06.07.2018, 19:53
Es war nicht sein erster Besuch auf dem Marktplatz. In den vergangenen Tagen hatte Farley dem bunten Treiben schon öfter beigewohnt. Natürlich nicht, um sich den Trubel anzusehen oder teilzuhaben. Nein, der Braunhaarige hatte noch immer seine Schuld im Kopf – und einiges dafür getan, die Geldbeutel der Einwohner und Gäste von Mîlui ein wenig zu erleichtern und seine Schuld nach und nach abzuarbeiten. So war ein guter Batzen Gold zusammengekommen, den er sorgsam auf dem Schiff verwahrte – oder eher versteckte. Farley traute noch immer nicht jedem Mitglied der Crew, vor allem die beiden desertierten Marine-Mitglieder stießen ihm ein wenig sauer auf und er wollte seine Bezahlung schließlich in einem Stück und unversehrt abliefern. Also hatte er sich eine halblose Planke unter seiner Koje zunutze gemacht, sie noch ein wenig loser gemacht und schließlich das kleine Stück Platz darunter genutzt, um sein Diebesgut darin zu lagern. Ein oder zweimal hatte sich in den vergangenen Tagen zudem die Gelegenheit ergeben, ein gutes Geschäft zu machen. Doch Farley hatte verzichtet. Zu heikel war es ihm vorgekommen jetzt schon wieder nicht ganz legalen Handel zu betreiben. Zu frisch war die Erinnerung an seine Festnahme, zu wenig Zeit verstrichen, seit die Morgenröte in die Luft gegangen war – und zu präsent die Gesichter der Entflohenen. Nein, der junge Dieb war nicht sonderlich risikofreudig. Den Wachen, die immer wieder durch die Straßen der Stadt patrouillierten, konnte er mit Leichtigkeit entkommen. Und die sorglosen, vergnügungssüchtigen Festbesucher waren ein leichtes Ziel für seine flinken Finger.
Als er mit Aspen nun erneut in Richtung Marktplatz schlenderte, vermied es der junge Dieb nur mit Mühe, die Goldmünzen in seiner versteckten Hemdtasche klimpern zu lassen. Er hatte nur ein paar dort versteckt, ein anderer Teil steckte in seinen Hosentaschen. So hatte er alles schnell zur Hand, aber doch nicht so offensichtlich bei sich, dass er Aufmerksamkeit erregen würde. Aufmerksamkeit war immerhin das letzte, was sie wollten – da waren er und Aspen sich sicherlich einig. Während sie liefen, warf Farley einen unauffälligen Blick auf seinen Freund. Der Braunhaarige war froh, dass der Blondschopf hier war – auch wenn er das so konkret gegenüber Dritten nie zugeben würde. Mit einem vertrauten Gesicht lebte es sich auf diesem Schiff doch ein wenig leichter und die Aussicht, noch einige Tage umhersegeln zu müssen, bis sie diesen Hafen erreicht hatten, war nicht mehr ganz so trist und düster gewesen. Farley hatte sich letzten Endes immerhin doch dazu entschieden, ein wenig mitzuhelfen – auch wenn er sich weiterhin geweigert hatte, sich an den Rumpfarbeiten zu beteiligen. Beim Befüllen der Fässer und dem Heranschaffen von Proviant hatte er mit anpacken können, ohne seine Prinzipien über den Haufen zu werfen.
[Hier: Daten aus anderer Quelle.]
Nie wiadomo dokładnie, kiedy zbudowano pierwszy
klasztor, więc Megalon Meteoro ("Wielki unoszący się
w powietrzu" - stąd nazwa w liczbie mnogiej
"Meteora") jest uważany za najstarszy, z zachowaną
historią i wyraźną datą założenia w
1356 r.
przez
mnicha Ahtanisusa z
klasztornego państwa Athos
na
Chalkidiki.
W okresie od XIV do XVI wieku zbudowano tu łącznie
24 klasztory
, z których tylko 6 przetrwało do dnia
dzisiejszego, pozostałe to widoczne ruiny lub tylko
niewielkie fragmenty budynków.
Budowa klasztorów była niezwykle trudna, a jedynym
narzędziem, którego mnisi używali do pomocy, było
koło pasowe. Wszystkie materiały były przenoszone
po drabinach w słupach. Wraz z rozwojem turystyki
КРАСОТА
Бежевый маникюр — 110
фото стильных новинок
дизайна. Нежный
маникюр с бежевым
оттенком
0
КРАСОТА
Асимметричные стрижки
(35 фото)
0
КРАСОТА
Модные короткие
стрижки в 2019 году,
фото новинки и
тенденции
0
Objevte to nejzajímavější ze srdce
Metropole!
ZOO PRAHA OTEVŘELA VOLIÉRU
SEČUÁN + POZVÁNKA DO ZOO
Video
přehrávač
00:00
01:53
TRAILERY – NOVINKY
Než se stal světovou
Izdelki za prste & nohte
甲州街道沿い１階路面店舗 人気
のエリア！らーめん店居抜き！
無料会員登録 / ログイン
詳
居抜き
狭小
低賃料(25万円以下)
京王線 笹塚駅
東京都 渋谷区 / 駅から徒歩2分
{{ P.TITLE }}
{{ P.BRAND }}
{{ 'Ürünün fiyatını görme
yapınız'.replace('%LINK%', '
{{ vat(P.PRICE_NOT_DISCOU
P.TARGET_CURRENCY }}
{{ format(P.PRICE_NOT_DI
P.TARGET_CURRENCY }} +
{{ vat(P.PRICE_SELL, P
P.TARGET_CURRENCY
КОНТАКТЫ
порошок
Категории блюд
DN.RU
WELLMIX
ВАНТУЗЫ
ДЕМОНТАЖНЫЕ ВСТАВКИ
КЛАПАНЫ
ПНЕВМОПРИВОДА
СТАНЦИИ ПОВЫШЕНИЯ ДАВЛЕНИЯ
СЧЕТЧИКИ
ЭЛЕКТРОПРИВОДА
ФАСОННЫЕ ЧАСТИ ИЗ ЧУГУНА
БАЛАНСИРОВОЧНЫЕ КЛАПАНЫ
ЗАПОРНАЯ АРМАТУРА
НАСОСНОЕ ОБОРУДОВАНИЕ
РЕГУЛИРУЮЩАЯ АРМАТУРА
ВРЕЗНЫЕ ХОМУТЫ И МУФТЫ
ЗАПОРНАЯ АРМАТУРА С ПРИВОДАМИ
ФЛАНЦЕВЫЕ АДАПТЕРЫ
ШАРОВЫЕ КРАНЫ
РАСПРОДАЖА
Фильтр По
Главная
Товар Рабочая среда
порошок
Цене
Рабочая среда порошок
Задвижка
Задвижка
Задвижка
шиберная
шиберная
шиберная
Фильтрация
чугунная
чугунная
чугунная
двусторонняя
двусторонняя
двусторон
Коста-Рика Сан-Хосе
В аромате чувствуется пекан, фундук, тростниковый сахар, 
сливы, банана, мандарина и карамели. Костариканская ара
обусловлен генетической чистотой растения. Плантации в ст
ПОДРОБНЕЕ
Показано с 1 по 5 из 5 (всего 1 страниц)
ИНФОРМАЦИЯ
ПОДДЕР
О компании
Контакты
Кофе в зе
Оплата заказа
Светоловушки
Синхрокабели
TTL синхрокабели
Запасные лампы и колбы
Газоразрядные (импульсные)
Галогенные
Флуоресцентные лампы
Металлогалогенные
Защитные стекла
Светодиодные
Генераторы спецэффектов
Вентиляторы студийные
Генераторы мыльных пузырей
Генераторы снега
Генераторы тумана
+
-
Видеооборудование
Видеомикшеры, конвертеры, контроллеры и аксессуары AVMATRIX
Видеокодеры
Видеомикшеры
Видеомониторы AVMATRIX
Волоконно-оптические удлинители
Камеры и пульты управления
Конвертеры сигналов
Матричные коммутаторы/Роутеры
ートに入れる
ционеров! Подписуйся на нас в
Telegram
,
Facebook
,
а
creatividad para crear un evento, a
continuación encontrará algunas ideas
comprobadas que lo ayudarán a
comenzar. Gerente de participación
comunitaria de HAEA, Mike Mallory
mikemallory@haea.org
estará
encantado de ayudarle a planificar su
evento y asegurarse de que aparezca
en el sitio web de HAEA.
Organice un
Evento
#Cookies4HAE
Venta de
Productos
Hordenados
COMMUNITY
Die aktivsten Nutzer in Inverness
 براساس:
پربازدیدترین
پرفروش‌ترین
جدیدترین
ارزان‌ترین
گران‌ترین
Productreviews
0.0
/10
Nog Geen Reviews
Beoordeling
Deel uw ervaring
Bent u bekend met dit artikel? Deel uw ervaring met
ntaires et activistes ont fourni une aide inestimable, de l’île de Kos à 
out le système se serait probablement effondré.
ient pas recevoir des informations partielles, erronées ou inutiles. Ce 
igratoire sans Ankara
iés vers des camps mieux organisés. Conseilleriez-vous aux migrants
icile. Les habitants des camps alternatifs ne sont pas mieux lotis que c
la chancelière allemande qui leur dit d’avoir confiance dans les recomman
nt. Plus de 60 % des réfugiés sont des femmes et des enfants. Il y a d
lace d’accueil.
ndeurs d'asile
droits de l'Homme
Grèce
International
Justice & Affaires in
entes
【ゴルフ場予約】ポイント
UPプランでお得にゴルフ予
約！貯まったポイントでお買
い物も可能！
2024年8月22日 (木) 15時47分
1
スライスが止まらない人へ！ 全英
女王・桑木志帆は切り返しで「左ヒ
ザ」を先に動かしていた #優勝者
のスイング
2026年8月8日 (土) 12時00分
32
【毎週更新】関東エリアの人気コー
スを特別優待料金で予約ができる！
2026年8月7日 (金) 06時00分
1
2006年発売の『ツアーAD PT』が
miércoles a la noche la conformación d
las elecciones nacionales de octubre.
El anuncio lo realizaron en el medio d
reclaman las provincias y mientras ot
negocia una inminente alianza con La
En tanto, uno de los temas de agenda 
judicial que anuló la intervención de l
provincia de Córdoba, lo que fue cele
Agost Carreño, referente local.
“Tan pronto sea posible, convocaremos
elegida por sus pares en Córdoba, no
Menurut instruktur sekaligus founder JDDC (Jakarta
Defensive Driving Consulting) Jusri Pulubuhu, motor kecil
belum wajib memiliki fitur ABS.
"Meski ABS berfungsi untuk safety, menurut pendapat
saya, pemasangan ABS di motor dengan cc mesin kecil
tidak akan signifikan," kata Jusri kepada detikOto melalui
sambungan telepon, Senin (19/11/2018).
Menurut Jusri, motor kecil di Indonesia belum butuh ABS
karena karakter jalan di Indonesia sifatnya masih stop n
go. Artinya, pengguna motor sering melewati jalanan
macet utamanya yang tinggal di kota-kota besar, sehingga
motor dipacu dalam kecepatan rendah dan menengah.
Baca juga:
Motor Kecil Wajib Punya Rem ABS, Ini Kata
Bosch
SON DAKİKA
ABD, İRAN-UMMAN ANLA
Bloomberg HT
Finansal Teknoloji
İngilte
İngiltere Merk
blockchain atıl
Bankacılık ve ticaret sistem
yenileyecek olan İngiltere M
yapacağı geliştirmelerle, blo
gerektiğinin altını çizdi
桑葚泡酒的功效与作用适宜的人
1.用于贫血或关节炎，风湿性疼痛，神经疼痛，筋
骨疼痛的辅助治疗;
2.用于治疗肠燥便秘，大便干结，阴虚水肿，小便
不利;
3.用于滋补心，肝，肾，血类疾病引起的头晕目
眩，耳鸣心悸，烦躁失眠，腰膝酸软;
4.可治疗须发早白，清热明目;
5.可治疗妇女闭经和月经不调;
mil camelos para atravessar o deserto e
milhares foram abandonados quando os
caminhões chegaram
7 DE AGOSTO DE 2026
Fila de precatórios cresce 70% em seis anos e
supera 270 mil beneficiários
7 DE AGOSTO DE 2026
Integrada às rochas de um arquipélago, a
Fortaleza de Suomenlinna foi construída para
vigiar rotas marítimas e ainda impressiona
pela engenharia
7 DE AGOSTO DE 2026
„Wetten... es gibt einfachere und sicherere Wege an Geld zu kommen.“
Farley schnaufte ein wenig verächtlich, während er Aspen zum Rand der Häuser folgte und dabei immer wieder Menschen auswich, die offensichtlich keine Augen im Kopf hatten, um auf entgegenkommende Leute zu achten. Wahrscheinlich sollte es ihm recht sein, immerhin sagte es, dass kaum jemand auf sie achten würde. Abgesehen von den Wachen am Platz, die sogar Aspen dazu bewegten, sich doch seinem Jugendfreund zuzuwenden und ihm ein wenig mehr Beachtung zu schenken.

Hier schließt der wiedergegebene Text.